Data to examine:
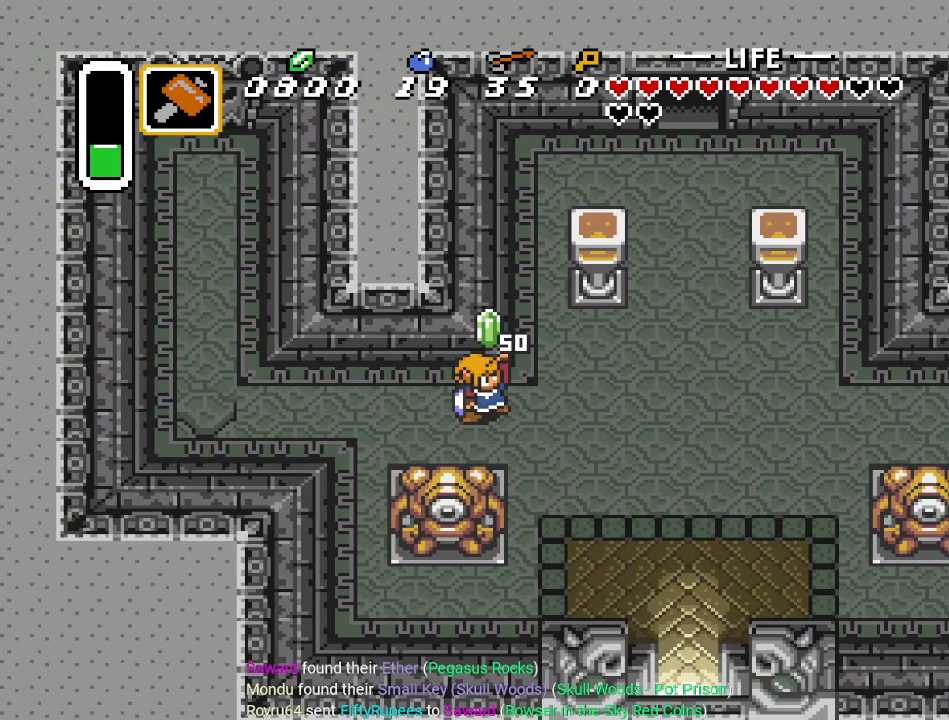
{"buttons": ["DPAD_LEFT"], "events": [[317, "DPAD_LEFT", "down"]]}
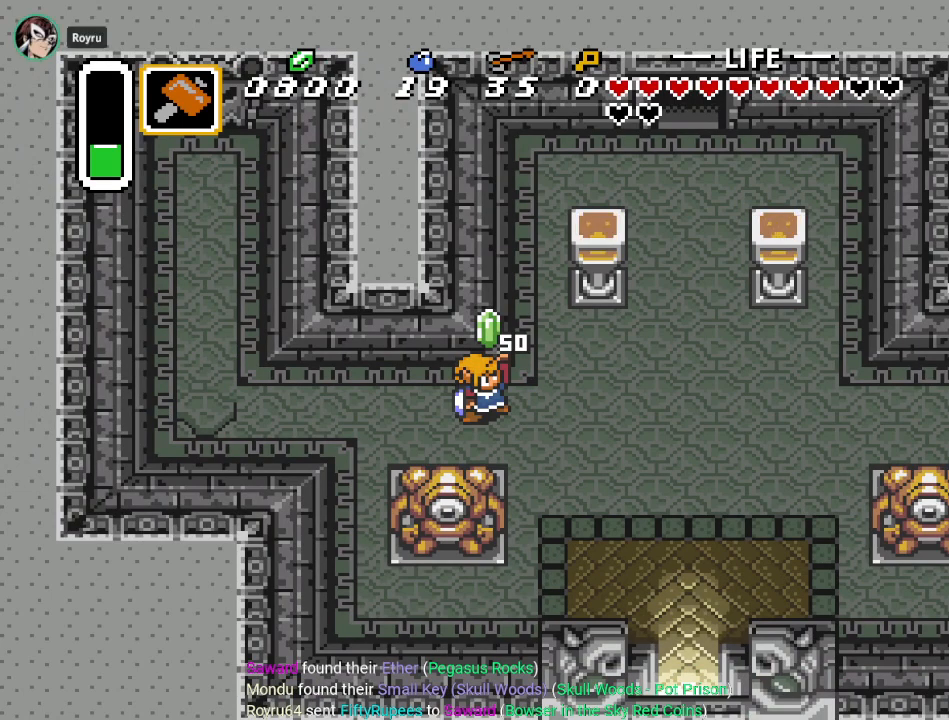
{"buttons": ["DPAD_LEFT"], "events": []}
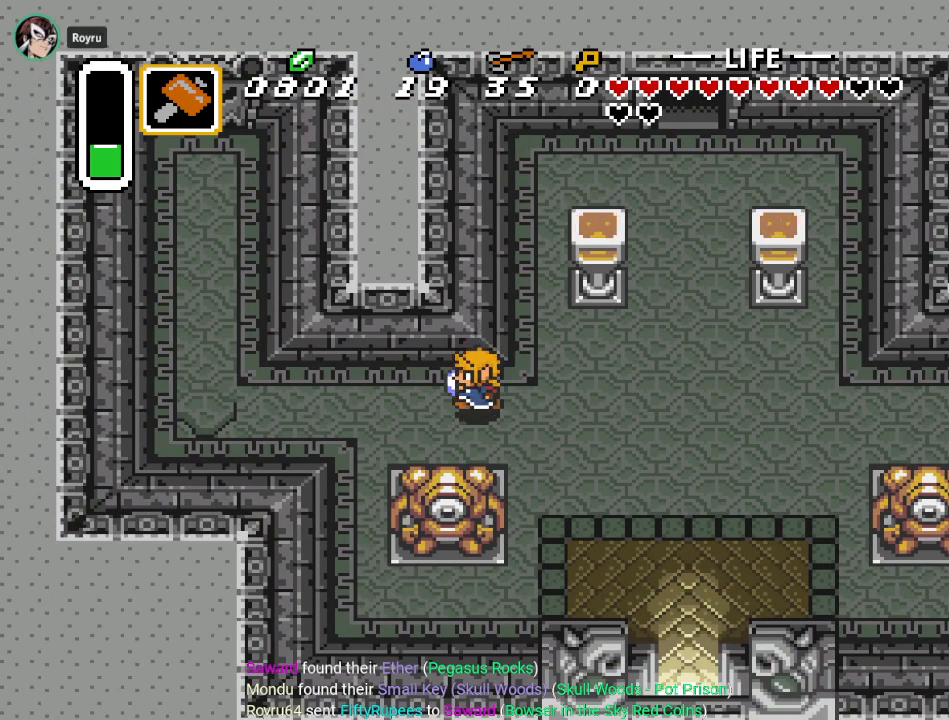
{"buttons": ["DPAD_LEFT"], "events": []}
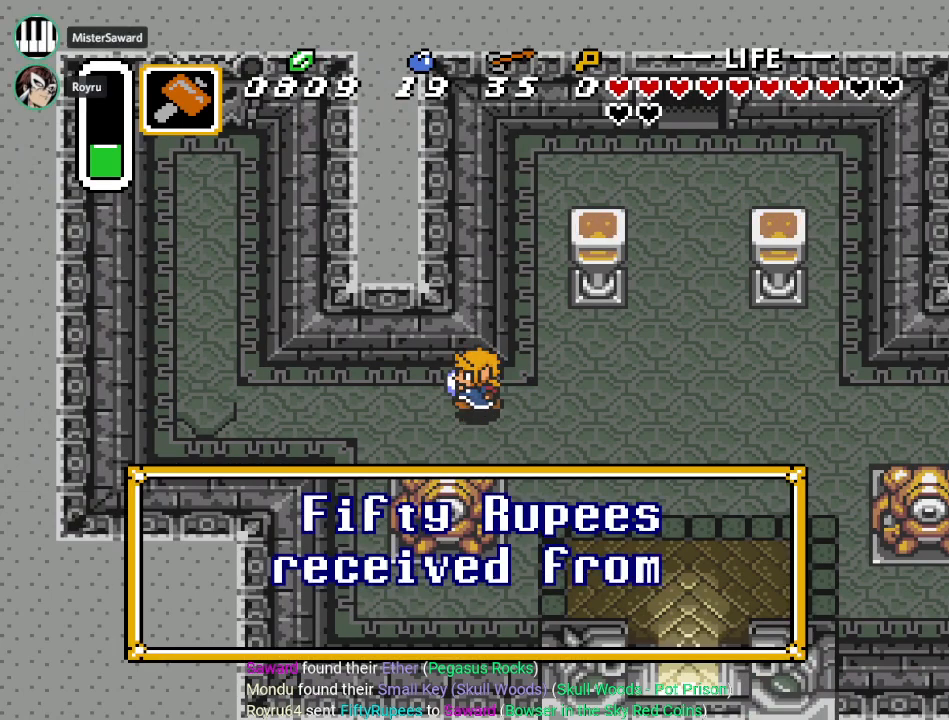
{"buttons": ["A", "DPAD_LEFT"], "events": [[233, "A", "down"], [367, "A", "up"], [450, "A", "down"]]}
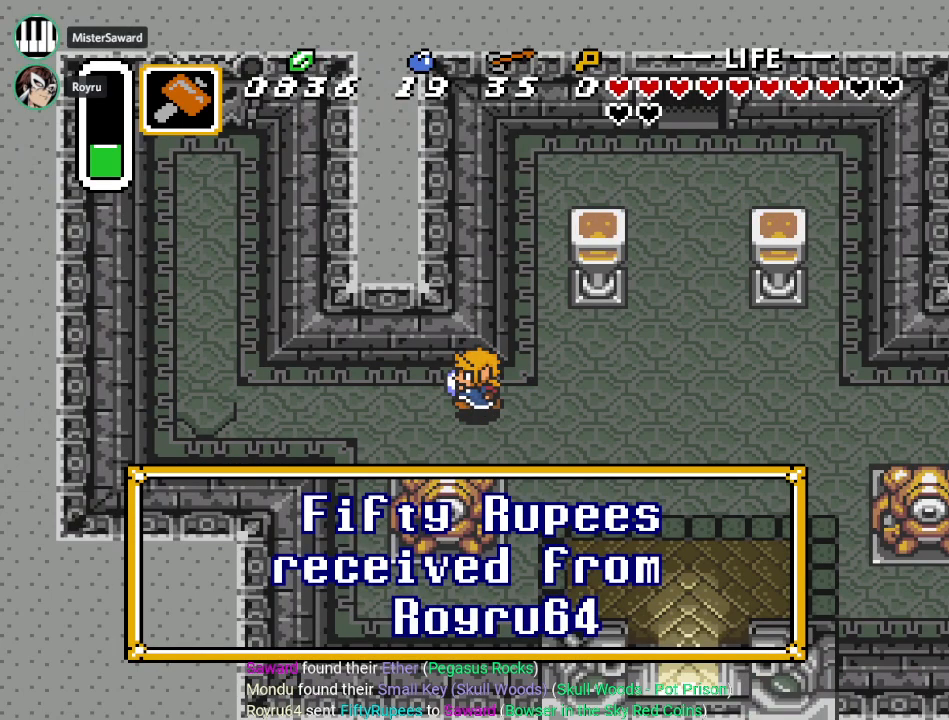
{"buttons": ["DPAD_LEFT"], "events": [[83, "A", "up"], [184, "A", "down"], [300, "A", "up"]]}
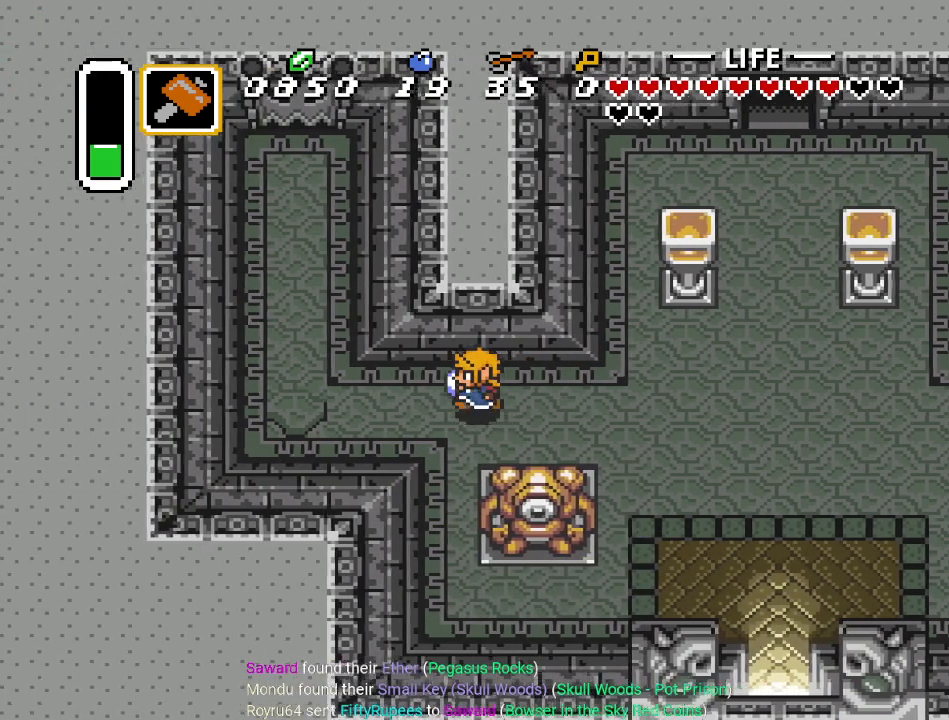
{"buttons": ["DPAD_LEFT"], "events": []}
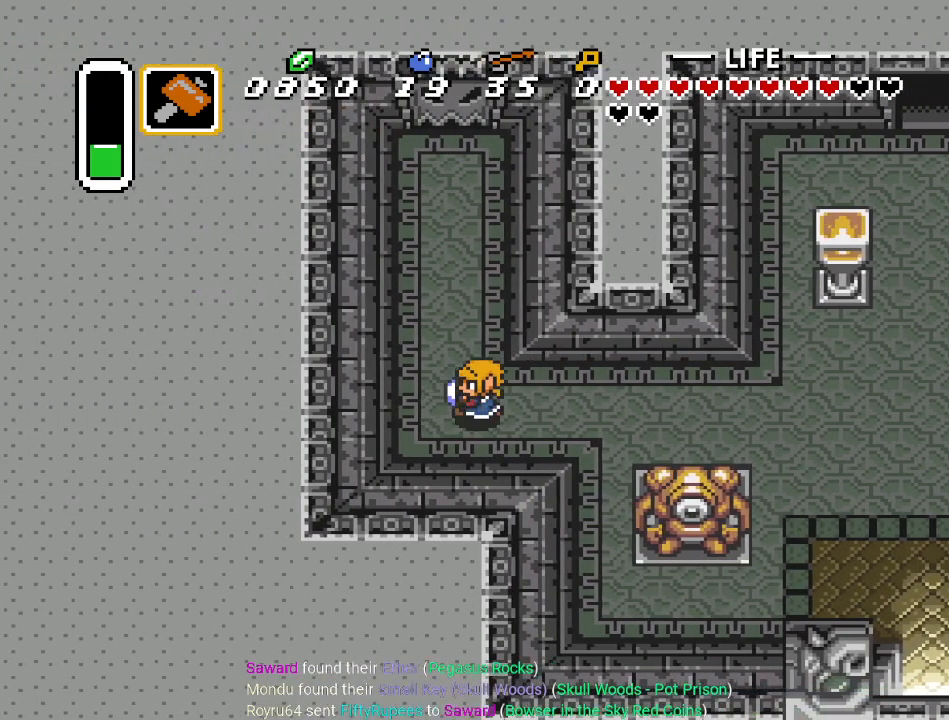
{"buttons": ["DPAD_UP"], "events": [[267, "DPAD_UP", "down"], [300, "DPAD_LEFT", "up"]]}
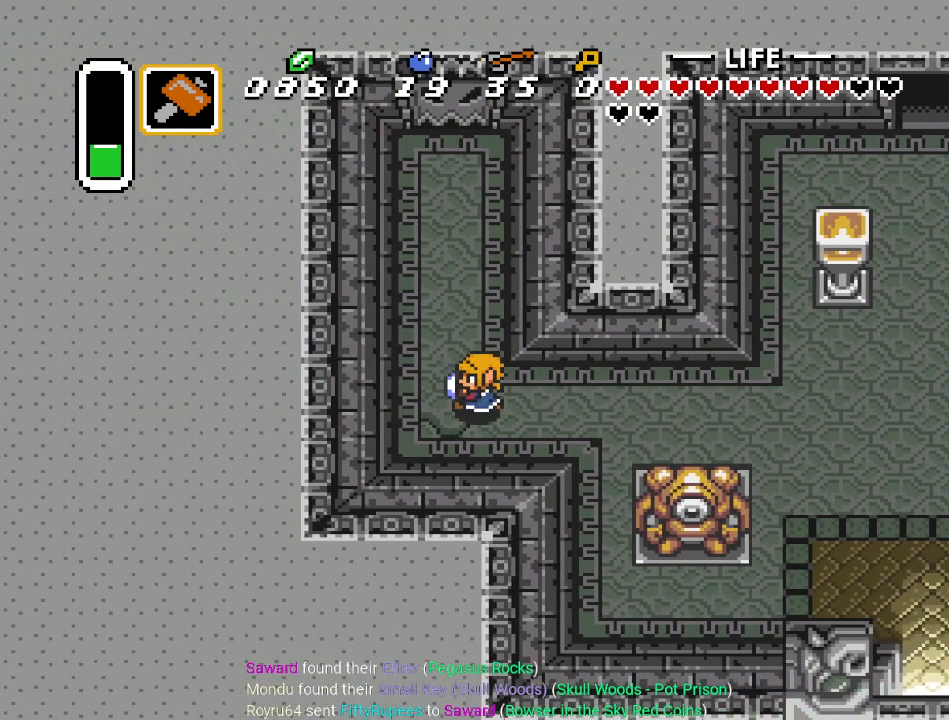
{"buttons": ["DPAD_UP"], "events": [[301, "DPAD_LEFT", "down"], [434, "DPAD_LEFT", "up"]]}
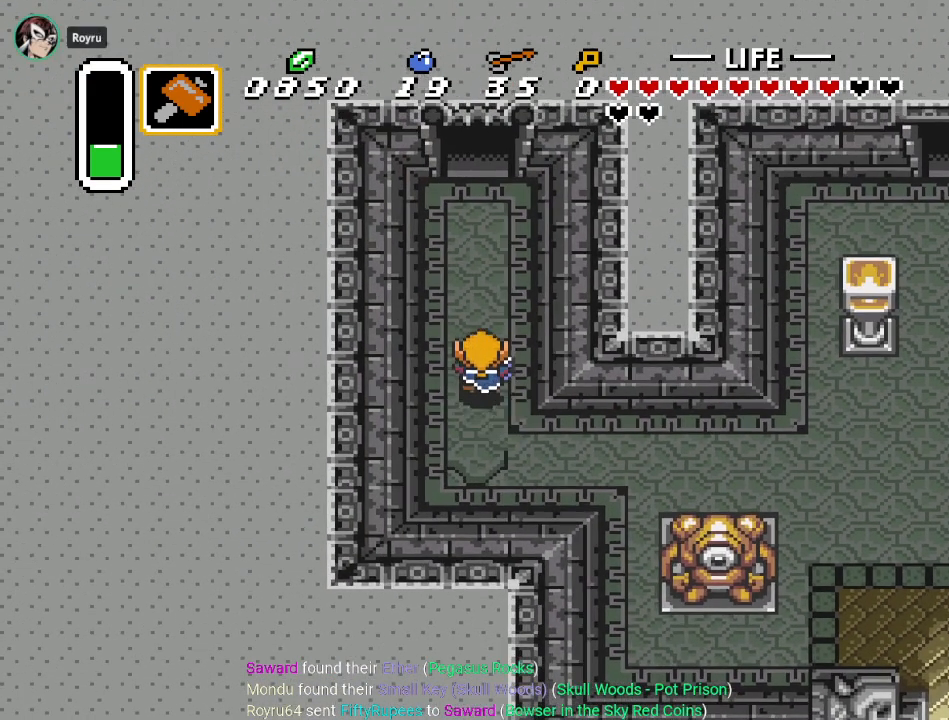
{"buttons": ["A", "DPAD_UP"], "events": [[17, "A", "down"]]}
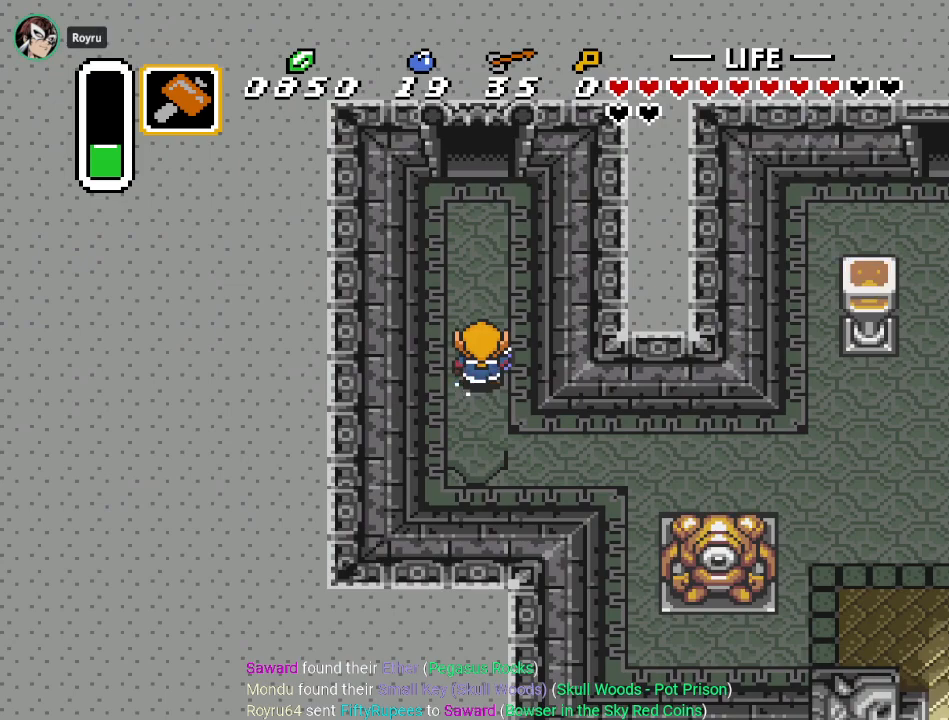
{"buttons": ["DPAD_UP"], "events": [[450, "A", "up"]]}
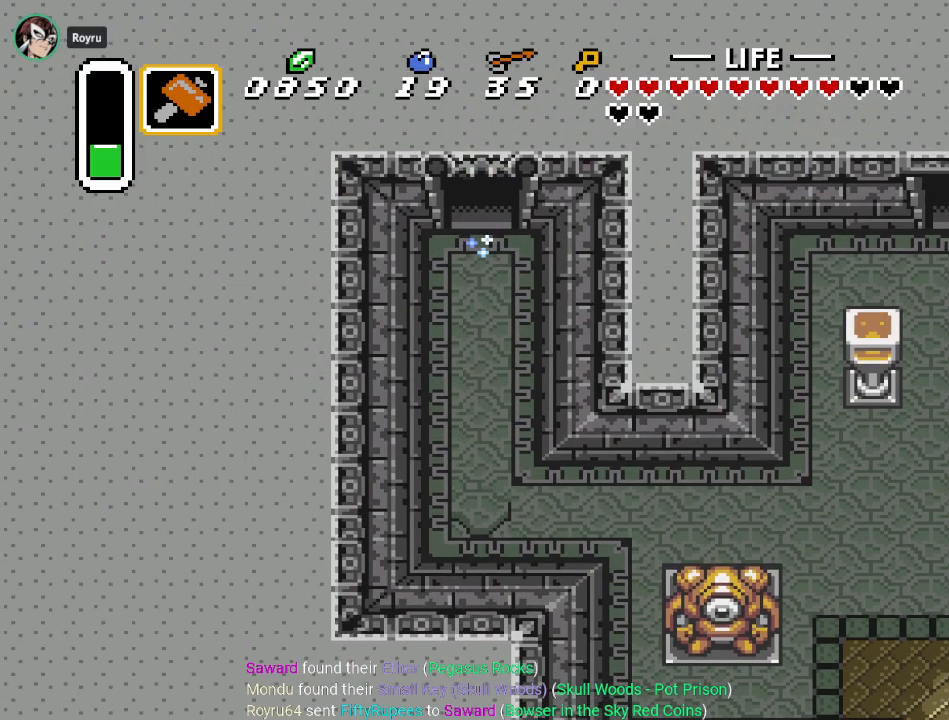
{"buttons": ["DPAD_UP"], "events": []}
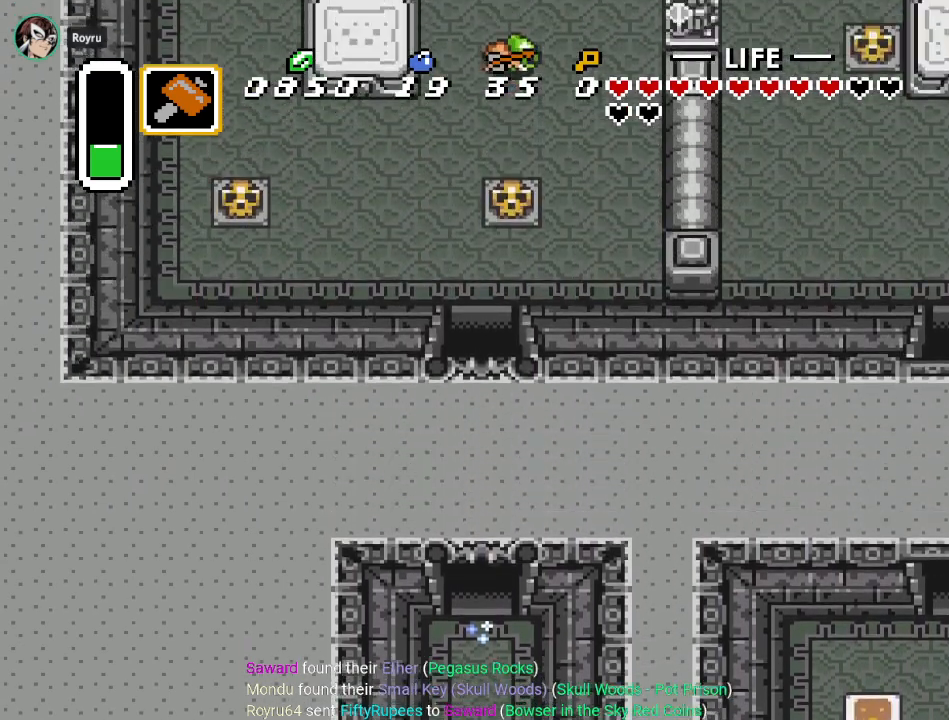
{"buttons": ["DPAD_UP"], "events": []}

Brief: Before copying, set the pictures aside; then give the records again exactly.

Task output:
{"buttons": ["DPAD_LEFT"], "events": [[317, "DPAD_LEFT", "down"]]}
{"buttons": ["DPAD_LEFT"], "events": []}
{"buttons": ["DPAD_LEFT"], "events": []}
{"buttons": ["A", "DPAD_LEFT"], "events": [[233, "A", "down"], [367, "A", "up"], [450, "A", "down"]]}
{"buttons": ["DPAD_LEFT"], "events": [[83, "A", "up"], [184, "A", "down"], [300, "A", "up"]]}
{"buttons": ["DPAD_LEFT"], "events": []}
{"buttons": ["DPAD_UP"], "events": [[267, "DPAD_UP", "down"], [300, "DPAD_LEFT", "up"]]}
{"buttons": ["DPAD_UP"], "events": [[301, "DPAD_LEFT", "down"], [434, "DPAD_LEFT", "up"]]}
{"buttons": ["A", "DPAD_UP"], "events": [[17, "A", "down"]]}
{"buttons": ["DPAD_UP"], "events": [[450, "A", "up"]]}
{"buttons": ["DPAD_UP"], "events": []}
{"buttons": ["DPAD_UP"], "events": []}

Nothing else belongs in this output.